In your question I think you put your finger on the answer. You alluded to the multiple players in this: the communities, the businesses, the various jurisdictions, and so on. In this new recognition of complexity, what we see is unlike the situation in the 19th century and 20th century--namely, that no one level of government in any position can alone fix problems or make a big difference. It's got to be done in collaboration and in some kind of connection with all other key aspects. The challenge now for any of us, in any of our organizations, is to act in ways that enhance and enable and fit with the actions of others.

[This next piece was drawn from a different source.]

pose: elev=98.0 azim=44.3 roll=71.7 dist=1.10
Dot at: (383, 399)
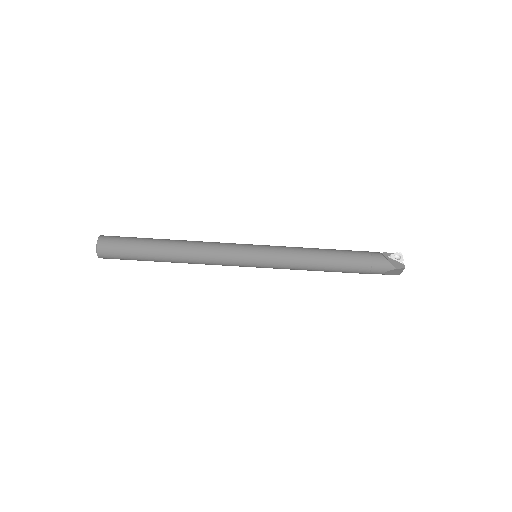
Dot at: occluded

For example, on our research council we now see ourselves as intimately linked to the universities across Canada, the private sector partners of those universities, and so on. We are truly in a multi-stakeholder world, and we're very conscious that whatever we do has to be done in a way that makes sense in terms of those other pieces of the puzzle. That's a new role. At some level it seemed to me that historically, in the case of the Social Sciences and Humanities Research Council, we had the little idea in the beginning that we could develop programs and support them more or less within ourselves. Now we find increasingly that our programs and how we think about them must be done in the context of other institutions, communities, and so on. That's the challenge.
It seems to me that the federal role is now in a much more diverse and complex context, and it's in that context that the opportunity for me to be here and for these kinds of exchanges to take place are really important.